Jones wasn't always playing monsters, though. In 1999's underrated "Mystery Men," he had a cameo as the superhero Pencilhead. In the 2002 film "Adaptation.," he played an explorer named Augustus Margary in a flashback sequence.
Jones even got in on the superhero game again later on, playing the Silver Surfer in "Fantastic Four: Rise of the Silver Surfer," as well as playing the villain Deathbolt in The CW's Arrowverse.
Doug Jones has likely played most of the humanoid creatures you've seen on screen since the 1990s
Doug Jones got many makeup-free close-ups in Don Coscarelli's bizarre interdimensional freakout flick "John Dies at the End," and often played comedic waiters and/or other slapstick characters in comedy TV shows; he was a waiter in "Keenan & Kel," and played a slapstick performer in "The Young Indiana Jones Chronicles." One of his most prolific acting jobs (prior to "Star Trek: Discovery") was playing the role of Cochese in the final three seasons of "Falling Skies." He appeared in 28 episodes.
"Discovery," however, has been Jones' highest-profile job to date. He appeared in 58 episodes of the series over its five seasons, and got to lead Saru through a vast and inspiring character arc. At the beginning of the series, Saru was fearful and cautious, having been raised as livestock for another species, and by the end, the character was resolute and loving. Jones appeared out of his Saru makeup on the connected "Star Trek" chat programs "After Trek" and "The Ready Room," so one can see him in his natural state without too much hassle.

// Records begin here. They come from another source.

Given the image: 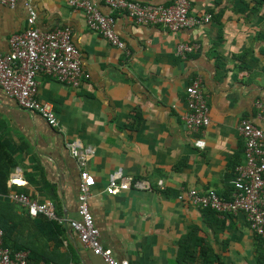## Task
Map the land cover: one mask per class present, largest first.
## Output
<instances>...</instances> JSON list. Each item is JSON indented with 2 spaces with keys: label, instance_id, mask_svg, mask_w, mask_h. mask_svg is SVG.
<instances>
[{
  "label": "crops",
  "instance_id": "obj_1",
  "mask_svg": "<svg viewBox=\"0 0 264 264\" xmlns=\"http://www.w3.org/2000/svg\"><path fill=\"white\" fill-rule=\"evenodd\" d=\"M91 1L116 18L115 31L131 56L90 31L82 10L62 0L32 1L40 30L71 28L90 79L74 89L40 77L39 100L52 103L59 128L20 109L0 89V188L51 201L60 219L79 220L80 168L68 147L79 140L96 151L88 163L96 180L90 211L101 244L117 259L130 264H260L264 244L244 214L222 218L179 195L181 189H196L230 197L236 167L246 162L238 126L246 119L261 124L257 104H264V5L189 0L192 15L211 13L213 20L171 33L138 25L126 13L112 12L105 0ZM133 1L170 5L174 0ZM27 18L26 0L14 8L0 5L1 53L9 51L14 34L25 31ZM181 43L198 44L199 50L180 58L176 49ZM197 77L211 119L200 133L188 130L183 121L186 89ZM117 171L153 190L108 195L109 177ZM15 173L19 183L11 186ZM161 181L164 191L157 189ZM12 204L3 208L12 219V244L25 247L32 263L106 264L66 222L54 226Z\"/></svg>",
  "mask_w": 264,
  "mask_h": 264
},
{
  "label": "built area",
  "instance_id": "obj_2",
  "mask_svg": "<svg viewBox=\"0 0 264 264\" xmlns=\"http://www.w3.org/2000/svg\"><path fill=\"white\" fill-rule=\"evenodd\" d=\"M18 1L0 0V5L14 8ZM32 1L26 0L27 28L10 38L7 53L0 52V89L12 98L20 109L39 114L51 127L59 128V119L52 103H43L39 100L40 77H51L77 89L90 79V75L83 69L81 52L73 42L71 28L56 27L49 32L40 30L37 27L38 13L32 6ZM62 1L69 7L85 13L90 31L100 34L127 57L131 56L126 42L115 31L116 18L113 15L104 14L91 0ZM105 4L112 12L126 13L138 25L162 27L171 33L202 27L213 20L211 13L192 15L189 0H174L170 5L146 4L133 0H105ZM198 50V44L181 43L177 46L176 55L185 59L187 55ZM186 103L187 112L183 116V121L187 129L194 133L207 129L211 124L210 110L201 77L195 78L187 87ZM257 107L261 126L250 119L241 121L238 126L245 142L246 162L236 167L237 175L230 197L225 199L215 191L181 189L179 199L196 207L209 209L222 218L244 214L251 231L264 241V104L258 102ZM198 146L204 149L205 143L199 141ZM68 147L80 168L79 220L60 219L56 206L51 201L41 202L19 192H10L7 196L0 194V197L26 208L31 217L42 216L60 224L66 222L81 244L101 257L106 264H130L128 260L117 259L111 249H106L101 244L100 231L90 211L96 180L88 170V163L95 156V149L84 146L79 140L69 143ZM18 183L19 177L15 173L9 184L14 186ZM133 188L142 191L153 190L149 183L125 177L121 171H117L109 177L105 192L113 196ZM157 189L159 191L166 189L163 181L158 183ZM3 238L4 231L0 228V264H33L28 260L26 252L12 253L9 248H5Z\"/></svg>",
  "mask_w": 264,
  "mask_h": 264
},
{
  "label": "trees",
  "instance_id": "obj_3",
  "mask_svg": "<svg viewBox=\"0 0 264 264\" xmlns=\"http://www.w3.org/2000/svg\"><path fill=\"white\" fill-rule=\"evenodd\" d=\"M255 1H256V4L259 5V6H261V5L263 6L264 5V0H255ZM8 192L9 191H7V189H5V188L1 189L0 188V194H2L4 196H7L8 195L7 194ZM222 197L225 198V199H228L229 198V194L226 193ZM12 203L13 202H11L10 200H8L7 198L0 197V228L4 231V238H3L4 239V247L5 248H9L12 253L26 252L25 251L26 250L25 247H18V246H15V245L12 244L13 239H12L11 234H13V231H14V227L11 226L12 219L11 218H8L6 216V214H3V208L4 207H7V206H12L13 205ZM206 210L207 211H211L209 209H206ZM211 212H213V211H211ZM52 224L54 226H57L59 223L56 222V221H52ZM256 238L258 240H260L261 244H264V241H262L261 238H259L258 236H256ZM43 263H46V262H43ZM46 264H48V263H46ZM260 264H264V261L261 260L260 261Z\"/></svg>",
  "mask_w": 264,
  "mask_h": 264
}]
</instances>
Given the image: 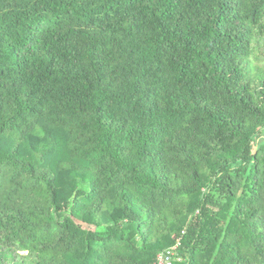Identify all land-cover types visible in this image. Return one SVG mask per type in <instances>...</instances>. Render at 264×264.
Masks as SVG:
<instances>
[{
	"label": "trees",
	"instance_id": "trees-1",
	"mask_svg": "<svg viewBox=\"0 0 264 264\" xmlns=\"http://www.w3.org/2000/svg\"><path fill=\"white\" fill-rule=\"evenodd\" d=\"M264 264V0H0V264Z\"/></svg>",
	"mask_w": 264,
	"mask_h": 264
},
{
	"label": "built area",
	"instance_id": "built-area-1",
	"mask_svg": "<svg viewBox=\"0 0 264 264\" xmlns=\"http://www.w3.org/2000/svg\"><path fill=\"white\" fill-rule=\"evenodd\" d=\"M179 246L180 243L168 251L159 254L153 264H174L176 261H180V258L178 257Z\"/></svg>",
	"mask_w": 264,
	"mask_h": 264
}]
</instances>
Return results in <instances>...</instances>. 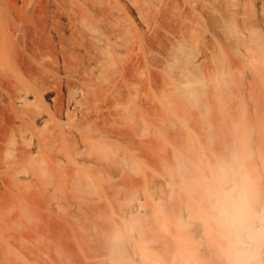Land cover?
Instances as JSON below:
<instances>
[{
  "label": "bare ground",
  "instance_id": "1",
  "mask_svg": "<svg viewBox=\"0 0 264 264\" xmlns=\"http://www.w3.org/2000/svg\"><path fill=\"white\" fill-rule=\"evenodd\" d=\"M0 264H264V0H0Z\"/></svg>",
  "mask_w": 264,
  "mask_h": 264
},
{
  "label": "rangeland",
  "instance_id": "2",
  "mask_svg": "<svg viewBox=\"0 0 264 264\" xmlns=\"http://www.w3.org/2000/svg\"><path fill=\"white\" fill-rule=\"evenodd\" d=\"M120 42H121V38L116 39V43H120ZM116 43H115V45H116ZM116 48L118 49V47H116ZM114 49H115V47H114ZM94 53H95V52H94ZM100 53H101V52L98 53V52L96 51L95 54H96V55L98 54V55L100 56ZM159 53H162V50H160ZM96 55L94 56V54H93L92 56L87 57V58H89L88 61L92 60V61L94 62V60H95V61H97V62H96V63H95V62L93 63L92 61L88 62L87 64L89 65V63H90L91 65H89V66L87 65L89 68H88L87 66H85L86 72H87V70L90 69V66H91V69L94 70V67L92 68V65L94 66V64H99V63H100V60H98L99 57H98V55H97V56H96ZM101 55H102V54H101ZM96 57H97V58H96ZM100 57H102V56H100ZM87 58H86V60H85V63L87 62ZM90 58H92V59H90ZM100 59H102V58H100ZM85 65H86V64H85ZM87 68H88V69H87ZM90 72H91V71L89 70L88 73H90ZM95 74H96V73H95ZM96 75H97V74H96ZM133 77H135V76H133ZM78 81H79V80H78ZM159 106H160V107H163V106H161V105H159Z\"/></svg>",
  "mask_w": 264,
  "mask_h": 264
},
{
  "label": "clouds",
  "instance_id": "3",
  "mask_svg": "<svg viewBox=\"0 0 264 264\" xmlns=\"http://www.w3.org/2000/svg\"><path fill=\"white\" fill-rule=\"evenodd\" d=\"M224 215L231 220V223H232L234 228H237V229L240 228V221L234 213L231 216H229L228 211L225 210ZM237 242H239V241H237Z\"/></svg>",
  "mask_w": 264,
  "mask_h": 264
}]
</instances>
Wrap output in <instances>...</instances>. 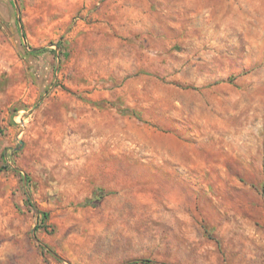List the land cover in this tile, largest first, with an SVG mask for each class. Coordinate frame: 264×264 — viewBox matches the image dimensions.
Wrapping results in <instances>:
<instances>
[{
    "label": "rangeland",
    "instance_id": "rangeland-1",
    "mask_svg": "<svg viewBox=\"0 0 264 264\" xmlns=\"http://www.w3.org/2000/svg\"><path fill=\"white\" fill-rule=\"evenodd\" d=\"M0 170V264H264V0H0Z\"/></svg>",
    "mask_w": 264,
    "mask_h": 264
},
{
    "label": "trees",
    "instance_id": "trees-1",
    "mask_svg": "<svg viewBox=\"0 0 264 264\" xmlns=\"http://www.w3.org/2000/svg\"><path fill=\"white\" fill-rule=\"evenodd\" d=\"M35 52H38V51H35ZM0 172H1V170H0ZM99 198H102V197H99ZM97 200H99V199H97ZM39 214L42 216L41 223L45 224L49 220V215L47 213L41 212V211H39ZM140 262H144V263H147V264L148 263H152V261H150V260H143V261H140Z\"/></svg>",
    "mask_w": 264,
    "mask_h": 264
}]
</instances>
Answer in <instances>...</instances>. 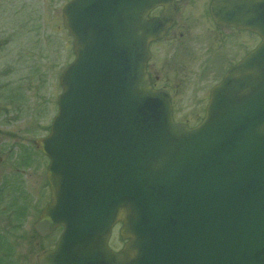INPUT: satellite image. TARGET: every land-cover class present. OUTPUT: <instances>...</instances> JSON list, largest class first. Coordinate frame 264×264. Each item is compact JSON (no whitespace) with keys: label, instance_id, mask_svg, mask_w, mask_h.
I'll return each instance as SVG.
<instances>
[{"label":"water","instance_id":"water-1","mask_svg":"<svg viewBox=\"0 0 264 264\" xmlns=\"http://www.w3.org/2000/svg\"><path fill=\"white\" fill-rule=\"evenodd\" d=\"M163 5L162 19L149 13ZM263 41L213 92L197 127L175 123L150 85L149 42L174 0H72L63 9L76 58L59 111L35 141L50 159L52 201L36 228L64 231L39 264H264V0H217L216 17ZM223 22V19H216ZM121 222L127 243L109 247Z\"/></svg>","mask_w":264,"mask_h":264},{"label":"flooded vegetation","instance_id":"flooded-vegetation-1","mask_svg":"<svg viewBox=\"0 0 264 264\" xmlns=\"http://www.w3.org/2000/svg\"><path fill=\"white\" fill-rule=\"evenodd\" d=\"M215 1L175 0L176 10L170 24L159 38L149 43L150 82L155 89L169 93L174 119L190 126H196L204 118L212 88L262 41L257 32L237 27V19L249 18L243 15L242 8H234L235 15H227L222 9V16L216 17L212 13ZM232 1L241 4L245 0ZM164 10L159 6L149 16L161 19ZM208 78L212 85L204 91ZM189 120L197 122L192 124ZM32 148V152H24L23 159L7 162L5 173L10 176L0 181V264H33L35 234L40 239L55 235L51 239L53 246L63 230L60 226L45 236L36 230L37 221L51 201V189L47 177L49 159L35 145ZM31 156L43 159L40 169L33 171ZM2 164L4 160L0 158V174ZM34 178L40 185L36 200L33 196L36 187L30 184Z\"/></svg>","mask_w":264,"mask_h":264},{"label":"rangeland","instance_id":"rangeland-1","mask_svg":"<svg viewBox=\"0 0 264 264\" xmlns=\"http://www.w3.org/2000/svg\"><path fill=\"white\" fill-rule=\"evenodd\" d=\"M67 1L0 0V158L4 160L0 181L10 176L5 173L7 162L32 152L33 140L47 134L57 113L62 93L59 78L75 58L73 38L63 25L62 9ZM210 81H204L208 84L204 91L209 90ZM31 159L33 171L40 169L43 159ZM30 184L36 187V200L40 185L35 178ZM120 227H115L110 241L114 249L124 242ZM54 237L40 239L35 234L33 264L52 246Z\"/></svg>","mask_w":264,"mask_h":264}]
</instances>
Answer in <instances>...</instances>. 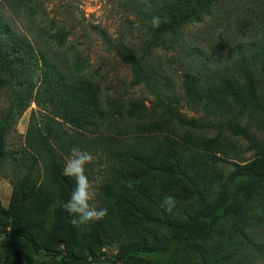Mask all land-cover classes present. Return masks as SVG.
I'll list each match as a JSON object with an SVG mask.
<instances>
[{"label":"rangeland","instance_id":"rangeland-1","mask_svg":"<svg viewBox=\"0 0 264 264\" xmlns=\"http://www.w3.org/2000/svg\"><path fill=\"white\" fill-rule=\"evenodd\" d=\"M218 1L223 2L226 13L216 6L212 17L187 25L181 35L175 36L180 41L173 47L165 44L144 53L147 24L135 4L149 12L154 8L149 0H0L1 48L17 41L30 53L19 55L13 65L17 78L13 92L0 86V144L3 142L7 151L0 157V210L8 211L17 201L20 217L34 218L41 236L58 221L56 211L63 189L41 186L39 157L20 152L32 112L37 127L48 124L66 133L62 150L56 147L62 156V172L73 147L94 156L85 168L95 193L90 203L107 208L108 213L100 221L73 226V230L77 237L86 230L104 231L105 264H118L116 257L126 245L165 241L170 230L158 222L160 219L183 223L195 214L202 200L212 201L232 164L250 161L256 152L247 141L229 132L191 131L167 116L148 112L130 118L126 113L129 102L145 99L149 107L151 97L143 86L130 85L128 64L107 47L97 30L104 31L112 46L129 49L136 57L144 55L145 70L178 102L181 113L188 118L224 120L183 98V73L193 75L206 67L201 85L204 89L208 88L207 82H214L213 88L221 87L225 78L242 87L253 81L254 93H247L245 106L236 118L240 126L249 128L255 141L264 142V59L260 55L264 46V0ZM223 18L226 21L221 23ZM194 46L202 54L193 64L187 55ZM1 68L0 62V76ZM74 83L93 86L97 102L88 101L86 105V100L72 96L69 85ZM13 94L28 107L5 122V115L15 103ZM214 138L217 146L212 148L198 151L193 146L195 141ZM167 144L183 153L180 173L170 177L154 174L133 181L131 188L120 186L119 169L125 163L121 164L119 154L123 149L148 145L165 154ZM192 157L198 159L189 163ZM18 186H24L22 196L17 193ZM114 190L125 193L121 202L110 198ZM165 196L176 201L171 211L161 206ZM240 211V218L222 220L205 243L217 253L215 264H264V185L251 199L240 200ZM9 215L0 217V225L10 226ZM7 237V232L0 233V264H25L16 259L3 261L2 244ZM74 253L86 257L84 246L75 247ZM60 259L41 256L38 264H60Z\"/></svg>","mask_w":264,"mask_h":264},{"label":"trees","instance_id":"trees-1","mask_svg":"<svg viewBox=\"0 0 264 264\" xmlns=\"http://www.w3.org/2000/svg\"><path fill=\"white\" fill-rule=\"evenodd\" d=\"M218 2V0H149V3L154 6L149 12L141 10L135 4L137 12L142 14V20L147 24V39L143 52L149 53L165 44L173 47L180 41L175 36L181 35L187 25L200 23L204 18L212 17V11L216 6L217 9H222L226 13L227 8L221 6L223 5L222 1L217 5ZM153 17L161 19L158 28L152 27ZM225 21L226 19L223 18L220 22ZM97 33L107 47L112 48L116 55L128 64L131 73L130 85L133 87L143 86L151 97L149 107H147L145 99L130 101L126 111L130 118L142 117L148 112L167 116L178 126L191 131L229 132L232 136L247 141L250 148L256 152L255 157L250 161L232 164V170L222 180L220 190L215 198L209 202L202 200L191 218L183 223H174L168 218L160 219L158 222L170 230V235L165 241L156 240L150 244H129L121 249L116 257L118 264H215L216 259L214 260V258L217 253L205 245L206 241L222 220L230 217L240 218V200L251 199L264 185V142L255 141L249 133V128L240 126L236 118L240 116V110L242 111V107L245 106L244 100L247 93H254L253 81L242 87L238 83L235 84L233 79L225 78L222 80L221 87L213 88L215 83L207 82L208 88L204 89L201 85L202 76L207 73L206 67L195 70L196 73L193 75L189 72L183 73V98L197 106H204L208 114L223 116L224 120L203 122L199 118H188L181 113L177 105L178 102L162 90L153 76L145 70L144 55L136 57L129 49H121L118 45L112 46L104 31L97 30ZM262 49L263 55H260L264 59V46ZM28 54L30 55L29 50L17 41L9 42L6 48L0 46V62L2 64L0 86L13 92L17 82L13 65L18 61L19 55L26 56ZM201 54L202 50L194 46L189 50L187 56L194 64L195 59ZM197 66L202 65L197 63ZM262 70L264 72V67ZM61 78L65 84V77ZM69 86L70 93L79 101L86 100V105L88 101L97 102V92L93 86L84 87L76 83ZM15 95L13 94L12 97L15 103L5 115V122L11 120L15 112H18L17 116H20L28 107L21 105ZM236 106L238 110H235ZM30 118L29 130L25 135V146L21 148L20 152L24 154L23 156L39 157L43 169V180L39 183L41 186L47 190H50L52 185L63 189L60 207L56 211L58 221L50 232L41 236L38 231L39 225L35 223L34 218L20 217L17 201L8 211L1 209L0 217L4 218L10 214L8 219L11 220L10 226L7 223L0 225V233L7 232L8 236L2 244L3 261L7 263L16 259L25 264H38L41 256H48L53 259L61 257L60 264H105L102 260V249L107 238L104 231L101 229L86 230L80 237H77L70 222L71 216L62 207V203L70 198L75 186L73 179L63 175L62 156L57 153L56 149L57 147L62 150L65 144L63 138L66 133L58 131L48 124L37 127L32 122L33 112ZM69 143H72V140L69 139ZM4 146L5 144L1 142L0 157L6 151ZM193 146L198 151H204L203 148H212L217 144L214 138L195 141ZM164 151L165 154L162 150L148 147V145L137 149H123L119 154L121 164L125 163V167L119 169L120 186L126 187L128 182L132 183L138 179L146 180L149 177H154V174L170 177L180 173L181 165L185 161L181 149L167 144ZM12 152H8V154L15 155ZM214 158L220 160V157L214 156ZM195 159L198 158L192 157L189 163ZM23 188L24 186L17 187V193L20 196L23 194ZM124 194L114 190L111 191L110 198L121 202L124 199ZM8 228L9 231H7ZM77 246H84L86 249L85 258L74 253Z\"/></svg>","mask_w":264,"mask_h":264},{"label":"clouds","instance_id":"clouds-1","mask_svg":"<svg viewBox=\"0 0 264 264\" xmlns=\"http://www.w3.org/2000/svg\"><path fill=\"white\" fill-rule=\"evenodd\" d=\"M152 27L158 28L161 24L160 17L152 18ZM94 156L79 148L73 147L66 157L63 165V175L74 180L75 186L72 189L70 198L62 203V207L72 216L73 226L88 225L102 220L108 213L107 208L93 206L90 201L94 199L93 185L85 173L87 165L92 163ZM127 187H132L131 182ZM175 199L172 196H165L161 206L166 211L175 207Z\"/></svg>","mask_w":264,"mask_h":264}]
</instances>
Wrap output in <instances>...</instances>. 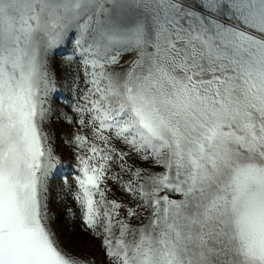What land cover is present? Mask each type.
Masks as SVG:
<instances>
[{"label":"snow or ice","instance_id":"1","mask_svg":"<svg viewBox=\"0 0 264 264\" xmlns=\"http://www.w3.org/2000/svg\"><path fill=\"white\" fill-rule=\"evenodd\" d=\"M73 33L68 188L111 264H264V0H0V264H94L49 215Z\"/></svg>","mask_w":264,"mask_h":264},{"label":"rangeland","instance_id":"2","mask_svg":"<svg viewBox=\"0 0 264 264\" xmlns=\"http://www.w3.org/2000/svg\"><path fill=\"white\" fill-rule=\"evenodd\" d=\"M74 38L75 34L73 33L51 53L52 71L56 75L57 84L56 91L50 98L53 112L48 130L55 153L61 159V164L51 177L50 223L66 249L93 261L94 264H111L102 247V241L87 229L79 206L72 199L68 188V185H72L74 189V177L78 174L74 145L71 143L76 126L74 123H68L65 119V116H71L73 121L76 119L72 105L76 102L77 94L74 86H70V76L66 74L68 69L65 65L66 58L73 54ZM79 86L81 89L85 87L83 82H79ZM156 170L160 171V169ZM65 180H67V185ZM109 183L111 185V182ZM112 187L113 198L124 197V193L117 186L113 185Z\"/></svg>","mask_w":264,"mask_h":264}]
</instances>
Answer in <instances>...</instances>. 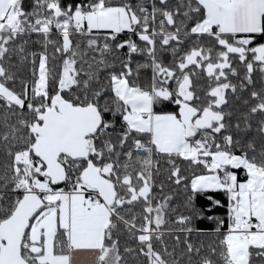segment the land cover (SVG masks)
<instances>
[{
    "label": "snow or ice",
    "instance_id": "6c2138e0",
    "mask_svg": "<svg viewBox=\"0 0 264 264\" xmlns=\"http://www.w3.org/2000/svg\"><path fill=\"white\" fill-rule=\"evenodd\" d=\"M0 264H264V0H0Z\"/></svg>",
    "mask_w": 264,
    "mask_h": 264
}]
</instances>
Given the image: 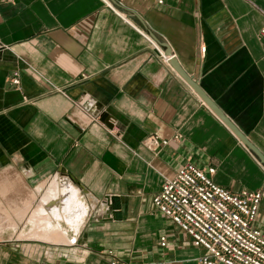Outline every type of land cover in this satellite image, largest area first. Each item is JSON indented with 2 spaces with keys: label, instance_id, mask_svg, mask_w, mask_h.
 <instances>
[{
  "label": "crops",
  "instance_id": "1",
  "mask_svg": "<svg viewBox=\"0 0 264 264\" xmlns=\"http://www.w3.org/2000/svg\"><path fill=\"white\" fill-rule=\"evenodd\" d=\"M111 2L0 0V264H199L208 252L153 203L163 182L193 162L264 193V165L160 53L264 155V0ZM66 186L80 227L55 219Z\"/></svg>",
  "mask_w": 264,
  "mask_h": 264
},
{
  "label": "built area",
  "instance_id": "2",
  "mask_svg": "<svg viewBox=\"0 0 264 264\" xmlns=\"http://www.w3.org/2000/svg\"><path fill=\"white\" fill-rule=\"evenodd\" d=\"M103 1L118 12L111 0ZM259 36L264 40V26ZM205 49L202 47L201 51L205 52ZM160 53L168 61L169 57ZM12 83L19 84L17 75ZM178 139L181 137H174V140ZM145 144L155 149L168 145L169 140L151 136ZM214 173V168L203 169L193 162H186L172 178L163 182L154 196L156 209L189 235L196 247L208 252L207 256L200 258L199 264H264V232L256 224L263 191L234 194L214 183ZM166 244V238L162 237L160 245L165 247ZM108 256H113L111 251ZM109 264L128 263L111 258Z\"/></svg>",
  "mask_w": 264,
  "mask_h": 264
},
{
  "label": "water",
  "instance_id": "3",
  "mask_svg": "<svg viewBox=\"0 0 264 264\" xmlns=\"http://www.w3.org/2000/svg\"><path fill=\"white\" fill-rule=\"evenodd\" d=\"M154 37V36H153ZM165 47V55L169 57L168 63L173 69L181 76V78L196 92L201 100L222 120V122L236 135V137L249 148V150L258 158L261 164L264 165V155L248 140V138L231 122V120L223 113V111L207 96V94L201 89L199 84L191 78L185 70L177 62L176 58L172 54L169 47ZM110 115L107 113L102 114L100 117L101 121L106 123L109 127Z\"/></svg>",
  "mask_w": 264,
  "mask_h": 264
},
{
  "label": "bare ground",
  "instance_id": "4",
  "mask_svg": "<svg viewBox=\"0 0 264 264\" xmlns=\"http://www.w3.org/2000/svg\"><path fill=\"white\" fill-rule=\"evenodd\" d=\"M62 183V182H61ZM52 187H54V185H52ZM51 189V188H50ZM67 190V191H66ZM54 191V190H53ZM70 191L68 194L69 196L67 197V199L64 200V202H57V204L55 205V202L53 201V204L55 205L54 207V214L56 215L57 218H55L56 220H62V221H66V223L70 224L71 226H74V227H80L79 223H80V220H81V216L83 215L84 213V209H83V204L82 202L79 201V198L76 196V192L71 188L69 187L68 189V186L64 187V190L63 192L66 193ZM59 194V193H58ZM60 195V194H59ZM57 196V195H56ZM59 197V196H58ZM63 198V197H62ZM54 199V198H53ZM56 200V199H55ZM60 200V199H58ZM50 201V200H49ZM52 203V202H50ZM52 206V205H51ZM53 208V207H52ZM7 209V208H6ZM40 209V208H39ZM38 209V210H39ZM51 209V208H50ZM40 212L39 213H46L47 210L46 209H43L41 208L39 210ZM61 211L63 213H65L66 217L63 218V214H61ZM84 216V215H83ZM60 217V218H58ZM11 219V218H10ZM44 218H40L41 220V228L43 229V232H40L39 231V235L42 237L43 235H46L47 234V230H48V224H43L44 221H43ZM47 219V218H46ZM32 222V221H31ZM34 222V221H33ZM51 222H53L51 220ZM83 223V222H82ZM33 224V223H32ZM15 226V225H14ZM13 227V226H12ZM76 229V228H75ZM26 230V229H25ZM38 230V229H37ZM51 230V229H50ZM52 230H54V237H55V241H63L64 240V235L62 233V230L60 229L59 226H55L54 228H52ZM35 231V230H34ZM33 232V231H32ZM31 232V234H32ZM36 232V231H35ZM37 233V232H36ZM50 234V233H49ZM34 235V234H33ZM36 235V234H35ZM22 237V236H21ZM49 237V236H48ZM34 238V237H33ZM36 238V237H35ZM70 240V239H69ZM58 243V242H57Z\"/></svg>",
  "mask_w": 264,
  "mask_h": 264
}]
</instances>
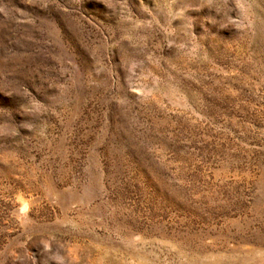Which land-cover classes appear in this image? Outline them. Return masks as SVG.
Instances as JSON below:
<instances>
[{"label":"rangeland","instance_id":"1","mask_svg":"<svg viewBox=\"0 0 264 264\" xmlns=\"http://www.w3.org/2000/svg\"><path fill=\"white\" fill-rule=\"evenodd\" d=\"M0 264H264V0H0Z\"/></svg>","mask_w":264,"mask_h":264}]
</instances>
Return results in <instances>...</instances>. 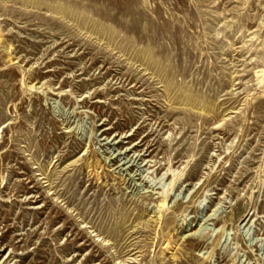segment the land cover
I'll use <instances>...</instances> for the list:
<instances>
[{
	"label": "rangeland",
	"instance_id": "1",
	"mask_svg": "<svg viewBox=\"0 0 264 264\" xmlns=\"http://www.w3.org/2000/svg\"><path fill=\"white\" fill-rule=\"evenodd\" d=\"M0 36V264H264V0H0Z\"/></svg>",
	"mask_w": 264,
	"mask_h": 264
},
{
	"label": "bare ground",
	"instance_id": "2",
	"mask_svg": "<svg viewBox=\"0 0 264 264\" xmlns=\"http://www.w3.org/2000/svg\"><path fill=\"white\" fill-rule=\"evenodd\" d=\"M0 37H1V36H0ZM261 73H264V70L259 71V72L257 73V76L260 77V74H261ZM165 204H166V202H165V200H164V201L161 203V205H160V209L164 208ZM160 209H159V211L161 212Z\"/></svg>",
	"mask_w": 264,
	"mask_h": 264
}]
</instances>
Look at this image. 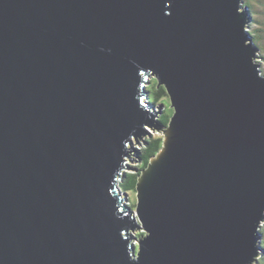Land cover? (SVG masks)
<instances>
[{
	"label": "water",
	"instance_id": "water-1",
	"mask_svg": "<svg viewBox=\"0 0 264 264\" xmlns=\"http://www.w3.org/2000/svg\"><path fill=\"white\" fill-rule=\"evenodd\" d=\"M241 2L0 0V264L256 263L264 76Z\"/></svg>",
	"mask_w": 264,
	"mask_h": 264
},
{
	"label": "trees",
	"instance_id": "trees-1",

"Discovery" ended in 2024, but Doug Jones continued to work during and after the series. In 2019, he began appearing on the comedic vampire series "What We Do in the Shadows," playing Baron Afanas, ultimately turning up in 15 episodes. (That show is also now over, having provided three finales.) He played a vampire again in a little-seen remake of "Nosferatu," and returned to the role of Billy Butcherson for the late-stage sequel "Hocus Pocus 2" in 2022. Jones is 65, but he still seems to be accepting roles in genre films, eager to ply his talents in perpetuity.